» **Data supplied**:

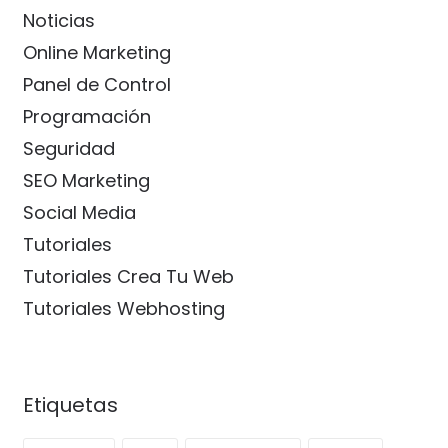
Noticias
Online Marketing
Panel de Control
Programación
Seguridad
SEO Marketing
Social Media
Tutoriales
Tutoriales Crea Tu Web
Tutoriales Webhosting
Etiquetas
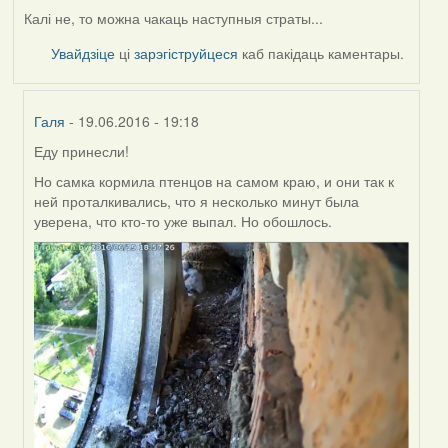
Калі не, то можна чакаць наступныя страты...
Увайдзіце
ці
зарэгіструйцеся
каб пакідаць каментары.
Галя
- 19.06.2016 - 19:18
Еду принесли!
In
reply
Но самка кормила птенцов на самом краю, и они так к
to
ней проталкивались, что я несколько минут была
by
уверена, что кто-то уже выпал. Но обошлось.
Harrier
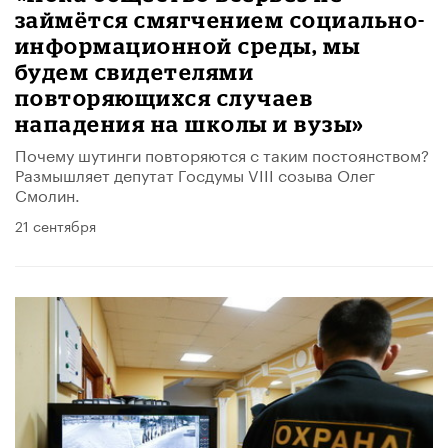
займётся смягчением социально-
информационной среды, мы
будем свидетелями
повторяющихся случаев
нападения на школы и вузы»
Почему шутинги повторяются с таким постоянством?
Размышляет депутат Госдумы VIII созыва Олег
Смолин.
21 сентября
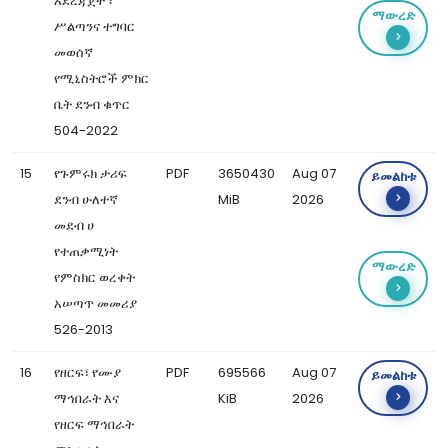
አደረጃጀት ፣
ማውረድ
ሥልጣንና ተግባር
መወሰኛ
የሚኒስትሮች ምክር
ቤት ደንብ ቁጥር
504-2022
15
የጉምሩክ ታሪፍ
PDF
3650430
Aug 07
ይመልከቱ
ደንብ ሁለተኛ
MiB
2026
መደብ ሀ
የተጠቃሚነት
ማውረድ
የምስክር ወረቀት
አሠጣጥ መመሪያ
526-2013
16
የዘርፍ፣ የሙያ
PDF
695566
Aug 07
ይመልከቱ
ማኅበራት እና
KiB
2026
የዘርፍ ማኅበራት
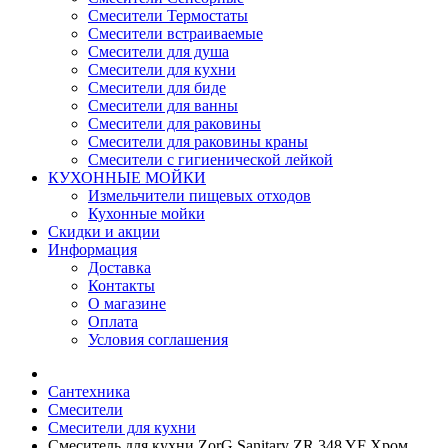
Смесители Термостаты
Смесители встраиваемые
Смесители для душа
Смесители для кухни
Смесители для биде
Смесители для ванны
Смесители для раковины
Смесители для раковины краны
Смесители с гигиенической лейкой
КУХОННЫЕ МОЙКИ
Измельчители пищевых отходов
Кухонные мойки
Скидки и акции
Информация
Доставка
Контакты
О магазине
Оплата
Условия соглашения
Сантехника
Смесители
Смесители для кухни
Смеситель для кухни ZorG Sanitary ZR 348 YF Хром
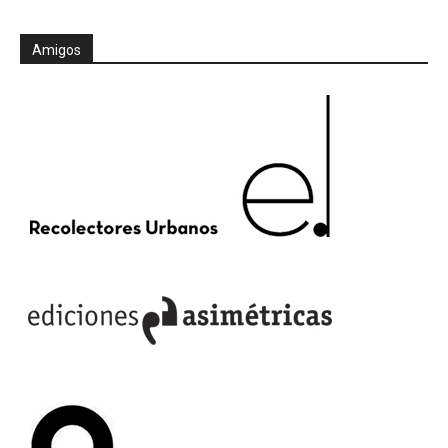
Amigos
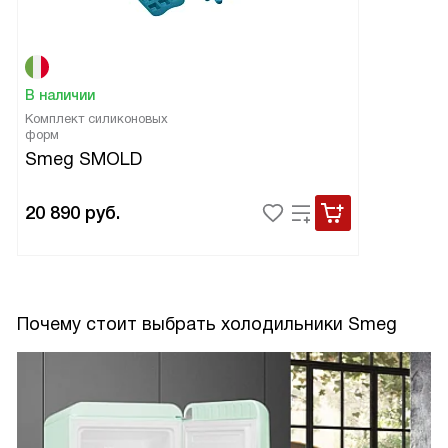
В наличии
Комплект силиконовых
форм
Smeg SMOLD
20 890
руб.
Почему стоит выбрать холодильники Smeg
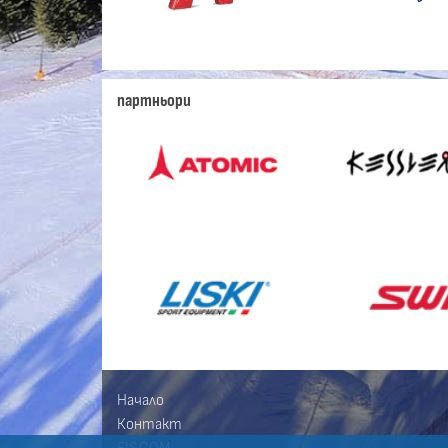
партньори
Начало
Контакт
FIS.COM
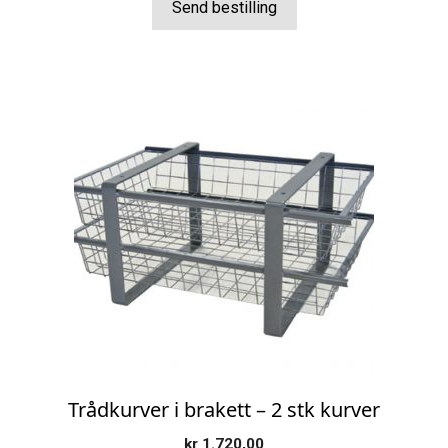
Send bestilling
Trådkurver i brakett – 2 stk kurver
kr
1.720,00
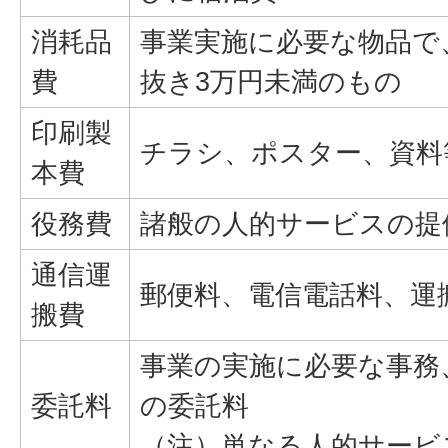
消耗品
事業実施に必要な物品で
費
抜き3万円未満のもの
印刷製
チラシ、ポスター、資料
本費
役務費
諸般の人的サービスの提
通信運
郵便料、電信電話料、運
搬費
事業の実施に必要な事務
委託料
の委託料
（注）単なる人的サービ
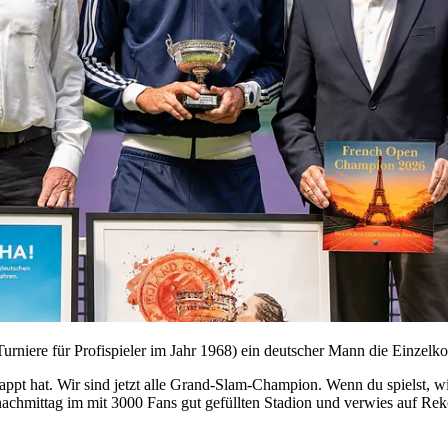
Turniere für Profispieler im Jahr 1968) ein deutscher Mann die Einze
lappt hat. Wir sind jetzt alle Grand-Slam-Champion. Wenn du spielst, w
chmittag im mit 3000 Fans gut gefüllten Stadion und verwies auf Rek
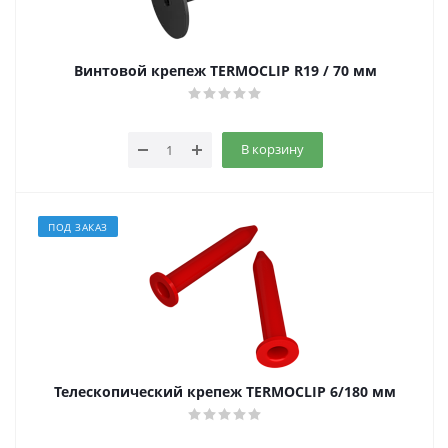
Винтовой крепеж TERMOCLIP R19 / 70 мм
В корзину
ПОД ЗАКАЗ
Телескопический крепеж TERMOCLIP 6/180 мм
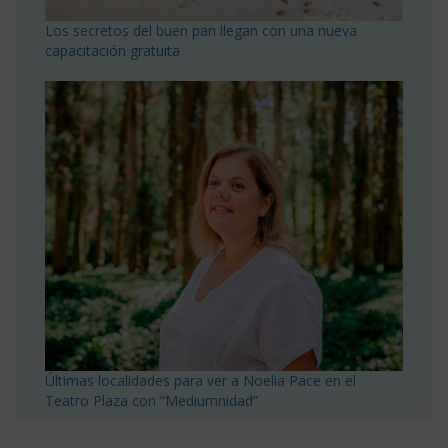
Los secretos del buen pan llegan con una nueva
capacitación gratuita
Últimas localidades para ver a Noelia Pace en el
Teatro Plaza con “Mediumnidad”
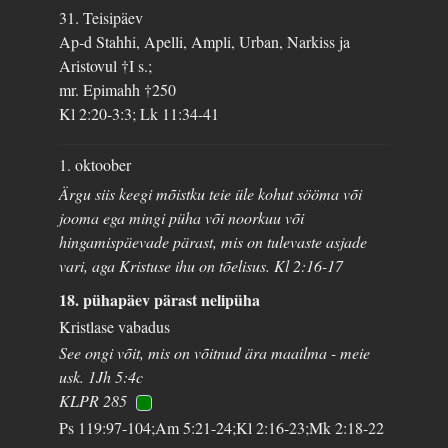
31. Teisipäev
Ap-d Stahhi, Apelli, Ampli, Urban, Narkiss ja
Aristovul †I s.;
mr. Epimahh †250
Kl 2:20-3:3; Lk 11:34-41
1. oktoober
Ärgu siis keegi mõistku teie üle kohut sööma või
jooma ega mingi püha või noorkuu või
hingamispäevade pärast, mis on tulevaste asjade
vari, aga Kristuse ihu on tõelisus. Kl 2:16-17
18. pühapäev pärast nelipüha
Kristlase vabadus
See ongi võit, mis on võitnud ära maailma - meie
usk. 1Jh 5:4c
KLPR 285
Ps 119:97-104;Am 5:21-24;Kl 2:16-23;Mk 2:18-22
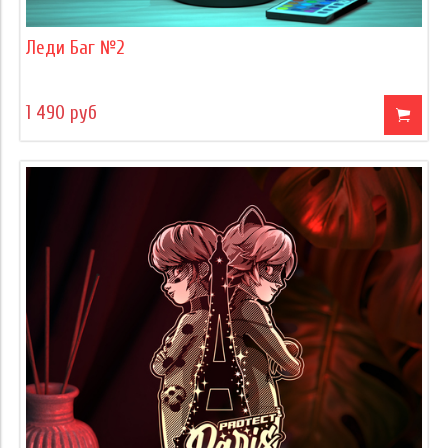
Леди Баг №2
1 490 руб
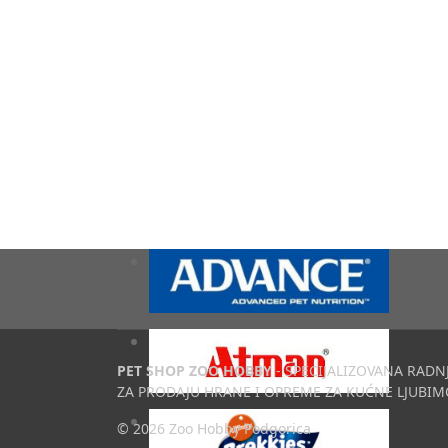
PET SHOP ZOO HOBBY
- SPECIJALIZOVANA RADN
ZA PRODAJU HRANE I OPREME ZA KUĆNE LJUBIM
© 2026 Zoo Hobby Podgorica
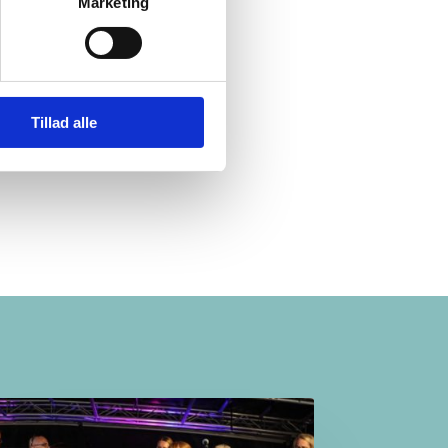
Marketing
Tillad alle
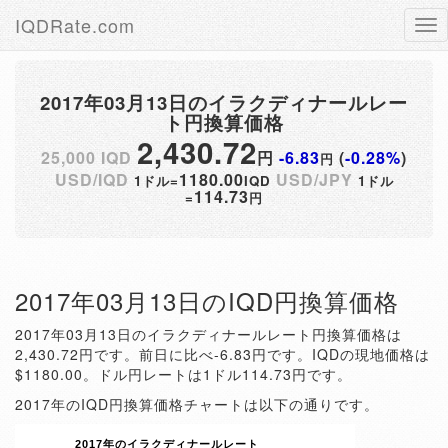
IQDRate.com
Tog
nav
2017年03月13日のイラクディナールレー
ト円換算価格
2,430.72
25,000 IQD
円
-6.83
(
-0.28%
)
円
USD/IQD
1180.00
USD/JPY
1ドル=
IQD
1ドル
114.73
=
円
2017年03月13日のIQD円換算価格
2017年03月13日のイラクディナールレート円換算価格は
2,430.72円です。前日に比べ-6.83円です。IQDの現地価格は
$1180.00。ドル円レートは1ドル114.73円です。
2017年のIQD円換算価格チャートは以下の通りです。
2017年のイラクディナールレート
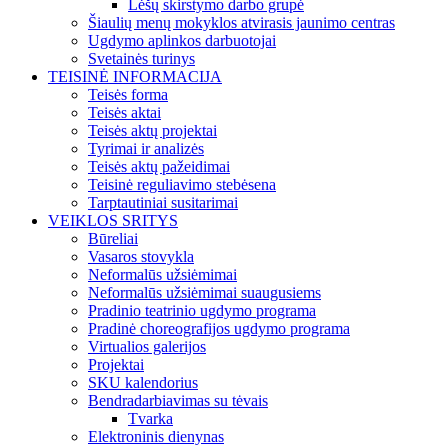
Lėšų skirstymo darbo grupė
Šiaulių menų mokyklos atvirasis jaunimo centras
Ugdymo aplinkos darbuotojai
Svetainės turinys
TEISINĖ INFORMACIJA
Teisės forma
Teisės aktai
Teisės aktų projektai
Tyrimai ir analizės
Teisės aktų pažeidimai
Teisinė reguliavimo stebėsena
Tarptautiniai susitarimai
VEIKLOS SRITYS
Būreliai
Vasaros stovykla
Neformalūs užsiėmimai
Neformalūs užsiėmimai suaugusiems
Pradinio teatrinio ugdymo programa
Pradinė choreografijos ugdymo programa
Virtualios galerijos
Projektai
SKU kalendorius
Bendradarbiavimas su tėvais
Tvarka
Elektroninis dienynas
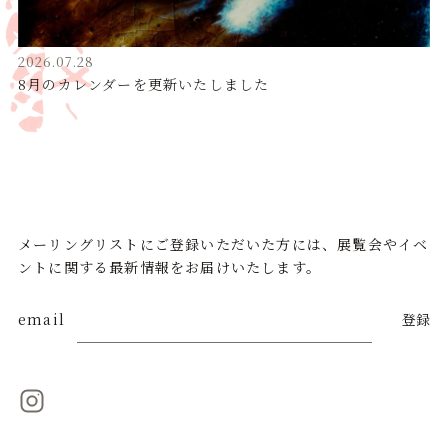
2026.07.28
8月のカレンダーを更新いたしました
メーリングリストにご登録いただいた方には、展覧会やイベ
ントに関する最新情報をお届けいたします。
email
登録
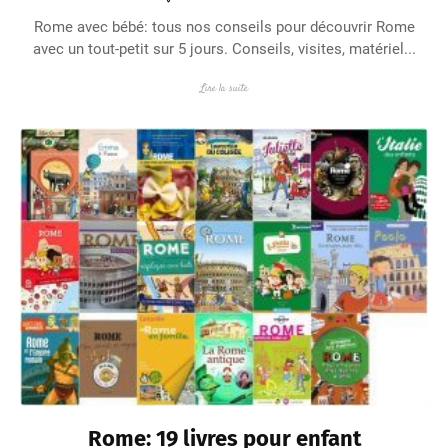
Rome avec bébé: tous nos conseils pour découvrir Rome
avec un tout-petit sur 5 jours. Conseils, visites, matériel...
Lire la suite
Rome: 19 livres pour enfant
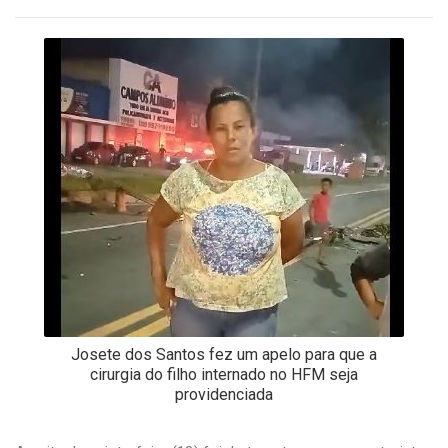
-
Desenvolvido
por
Hesea
Tecnologia
e
Sistemas
Josete dos Santos fez um apelo para que a
cirurgia do filho internado no HFM seja
providenciada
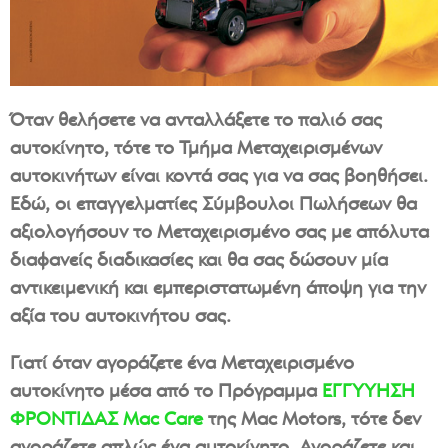
Όταν θελήσετε να ανταλλάξετε το παλιό σας
αυτοκίνητο, τότε το Τμήμα Μεταχειρισμένων
αυτοκινήτων είναι κοντά σας για να σας βοηθήσει.
Εδώ, οι επαγγελματίες Σύμβουλοι Πωλήσεων θα
αξιολογήσουν το Μεταχειρισμένο σας με απόλυτα
διαφανείς διαδικασίες και θα σας δώσουν μία
αντικειμενική και εμπεριστατωμένη άποψη για την
αξία του αυτοκινήτου σας.
Γιατί όταν αγοράζετε ένα Μεταχειρισμένο
αυτοκίνητο μέσα από το Πρόγραμμα
ΕΓΓΥΥΗΣΗ
ΦΡΟΝΤΙΔΑΣ Mac Care
της
Mac Motors
, τότε δεν
αγοράζετε απλώς ένα αυτοκίνητο. Αγοράζετε και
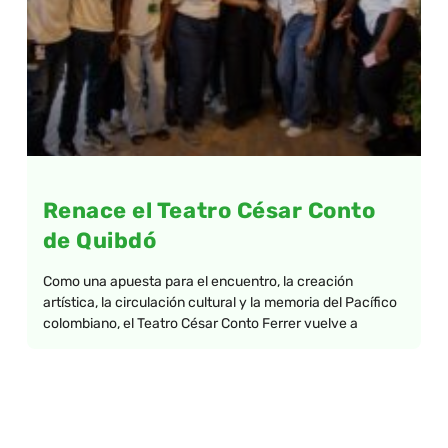
Renace el Teatro César Conto
de Quibdó
Como una apuesta para el encuentro, la creación
artística, la circulación cultural y la memoria del Pacífico
colombiano, el Teatro César Conto Ferrer vuelve a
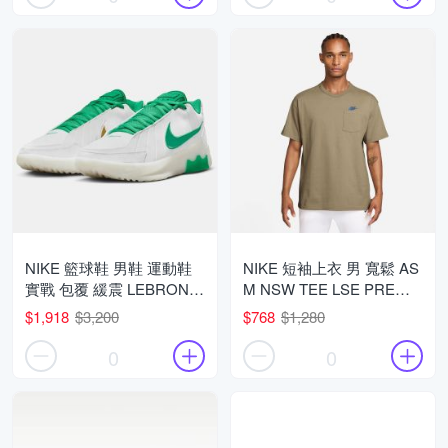
NIKE 籃球鞋 男鞋 運動鞋
NIKE 短袖上衣 男 寬鬆 AS
實戰 包覆 緩震 LEBRON
M NSW TEE LSE PRE
WITNESS IX EP 白綠
ESS SUST 卡其 IH1124-
$1,918
$3,200
$768
$1,280
HQ8035-101 (3B3730)
213 (3S4889)
0
0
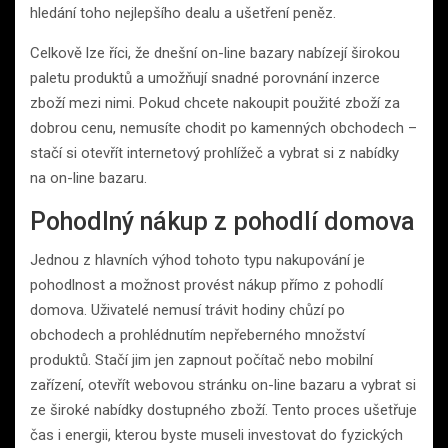
hledání toho nejlepšího dealu a ušetření peněz.
Celkově lze říci, že dnešní on-line bazary nabízejí širokou
paletu produktů a umožňují snadné porovnání inzerce
zboží mezi nimi. Pokud chcete nakoupit použité zboží za
dobrou cenu, nemusíte chodit po kamenných obchodech –
stačí si otevřít internetový prohlížeč a vybrat si z nabídky
na on-line bazaru.
Pohodlný nákup z pohodlí domova
Jednou z hlavních výhod tohoto typu nakupování je
pohodlnost a možnost provést nákup přímo z pohodlí
domova. Uživatelé nemusí trávit hodiny chůzí po
obchodech a prohlédnutím nepřeberného množství
produktů. Stačí jim jen zapnout počítač nebo mobilní
zařízení, otevřít webovou stránku on-line bazaru a vybrat si
ze široké nabídky dostupného zboží. Tento proces ušetřuje
čas i energii, kterou byste museli investovat do fyzických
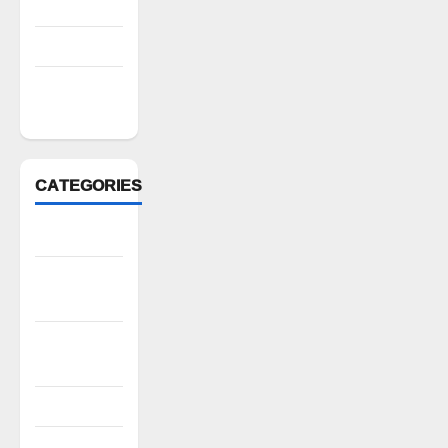
July 2022
March 2022
February
2022
CATEGORIES
Anantapur
Andhra
Pradesh
Bhadradri
Kothagudem
CableTV live
City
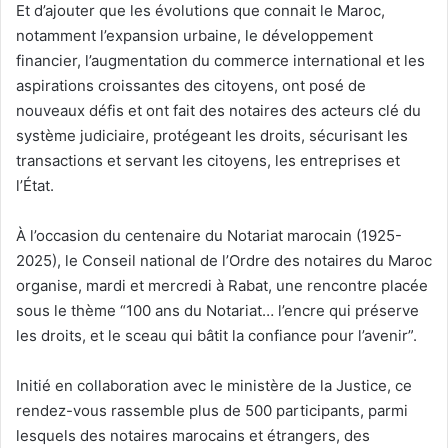
Et d’ajouter que les évolutions que connait le Maroc,
notamment l’expansion urbaine, le développement
financier, l’augmentation du commerce international et les
aspirations croissantes des citoyens, ont posé de
nouveaux défis et ont fait des notaires des acteurs clé du
système judiciaire, protégeant les droits, sécurisant les
transactions et servant les citoyens, les entreprises et
l’État.
À l’occasion du centenaire du Notariat marocain (1925-
2025), le Conseil national de l’Ordre des notaires du Maroc
organise, mardi et mercredi à Rabat, une rencontre placée
sous le thème “100 ans du Notariat… l’encre qui préserve
les droits, et le sceau qui bâtit la confiance pour l’avenir”.
Initié en collaboration avec le ministère de la Justice, ce
rendez-vous rassemble plus de 500 participants, parmi
lesquels des notaires marocains et étrangers, des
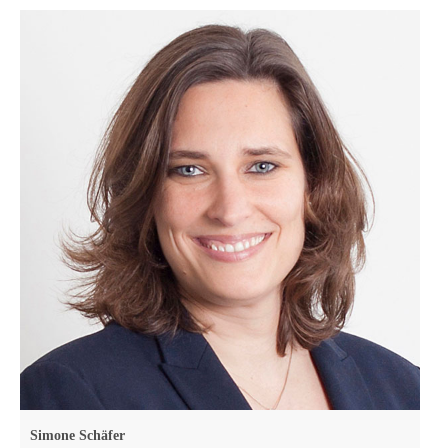
Simone Schäfer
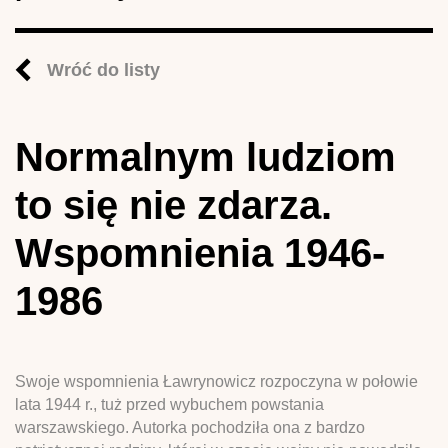
Wróć do listy
Normalnym ludziom
to się nie zdarza.
Wspomnienia 1946-
1986
Swoje wspomnienia Ławrynowicz rozpoczyna w połowie
lata 1944 r., tuż przed wybuchem powstania
warszawskiego. Autorka pochodziła ona z bardzo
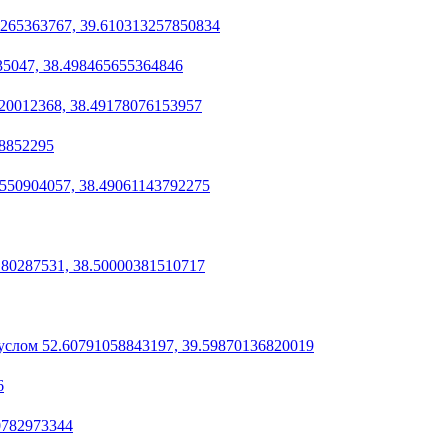
9265363767, 39.610313257850834
35047, 38.498465655364846
20012368, 38.49178076153957
88852295
550904057, 38.49061143792275
180287531, 38.50000381510717
услом 52.60791058843197, 39.59870136820019
6
0782973344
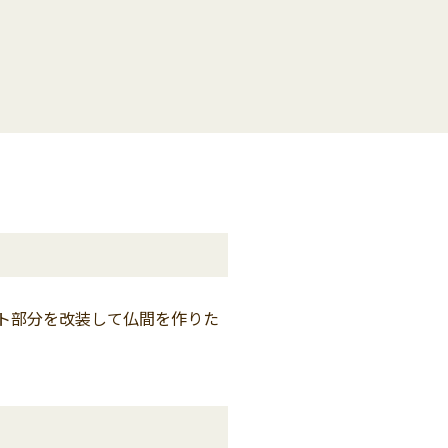
ト部分を改装して仏間を作りた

» **Task item**:
Can you put the lines of the records from the line with "Los secretos del" up to and including the line with "Teatro Plaza con" into a numbered list, leaving out any blank lines?

» **Output**:
1. Los secretos del buen pan llegan con una nueva
2. capacitación gratuita
3. Últimas localidades para ver a Noelia Pace en el
4. Teatro Plaza con “Mediumnidad”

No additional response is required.